_Requirement_: Look through the entries below and extract exactly the lines from the one containing "143 181 136.6" through the one containing "256 292 101.2", ends included.

START Input for this task

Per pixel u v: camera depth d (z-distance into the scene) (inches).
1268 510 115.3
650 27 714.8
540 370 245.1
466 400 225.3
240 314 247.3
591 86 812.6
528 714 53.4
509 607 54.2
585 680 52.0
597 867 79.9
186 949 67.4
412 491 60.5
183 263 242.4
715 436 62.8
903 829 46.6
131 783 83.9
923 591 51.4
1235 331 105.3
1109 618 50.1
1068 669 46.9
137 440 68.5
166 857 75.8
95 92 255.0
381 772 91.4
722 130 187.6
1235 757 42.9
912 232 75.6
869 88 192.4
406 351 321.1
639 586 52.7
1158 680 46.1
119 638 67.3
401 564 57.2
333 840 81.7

END Input for this task
START Input for this task

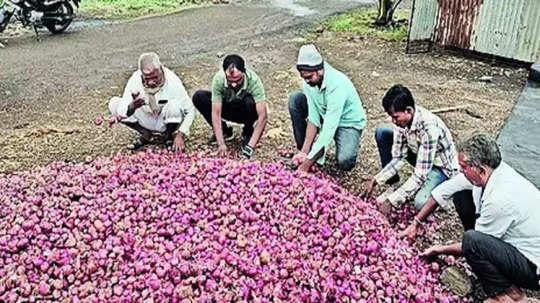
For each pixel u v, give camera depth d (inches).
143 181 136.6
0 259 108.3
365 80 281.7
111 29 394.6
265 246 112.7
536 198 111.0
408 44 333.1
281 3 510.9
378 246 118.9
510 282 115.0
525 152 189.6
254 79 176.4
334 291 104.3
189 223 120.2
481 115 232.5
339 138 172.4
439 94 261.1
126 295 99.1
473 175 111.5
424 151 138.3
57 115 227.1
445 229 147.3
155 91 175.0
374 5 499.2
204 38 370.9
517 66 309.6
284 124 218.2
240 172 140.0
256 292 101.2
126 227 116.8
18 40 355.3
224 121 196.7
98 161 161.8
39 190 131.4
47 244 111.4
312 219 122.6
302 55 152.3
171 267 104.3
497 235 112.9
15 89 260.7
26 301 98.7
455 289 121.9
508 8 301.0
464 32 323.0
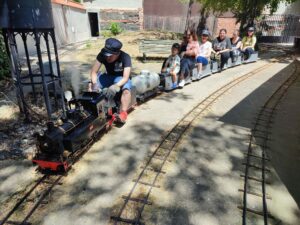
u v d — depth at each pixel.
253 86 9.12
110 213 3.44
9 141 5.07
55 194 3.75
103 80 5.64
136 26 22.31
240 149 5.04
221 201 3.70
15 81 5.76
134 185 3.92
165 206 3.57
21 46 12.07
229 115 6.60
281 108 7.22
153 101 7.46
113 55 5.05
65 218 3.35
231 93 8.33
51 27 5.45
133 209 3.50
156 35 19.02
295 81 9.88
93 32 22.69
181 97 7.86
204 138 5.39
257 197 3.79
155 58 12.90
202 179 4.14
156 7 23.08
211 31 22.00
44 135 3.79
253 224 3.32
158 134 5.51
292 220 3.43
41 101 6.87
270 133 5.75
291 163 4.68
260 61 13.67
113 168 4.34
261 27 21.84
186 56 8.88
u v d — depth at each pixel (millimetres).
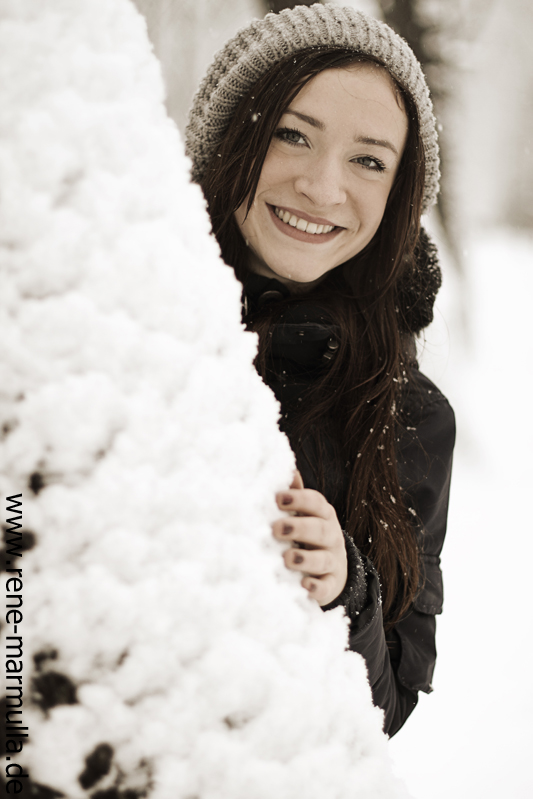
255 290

END Input for this task

_Worked solution_:
143 181 136.6
0 259 108.3
365 80 281.7
111 29 394.6
265 246 112.7
536 198 111.0
408 44 333.1
281 3 510.9
378 246 118.9
510 282 115.0
525 152 189.6
254 79 176.4
334 291 104.3
189 223 120.2
481 115 232.5
339 138 172.4
439 94 261.1
126 295 99.1
473 175 111.5
424 151 138.3
57 115 227.1
445 229 147.3
155 91 175.0
374 5 499.2
204 38 370.9
517 66 309.6
284 124 218.2
240 172 140.0
256 292 101.2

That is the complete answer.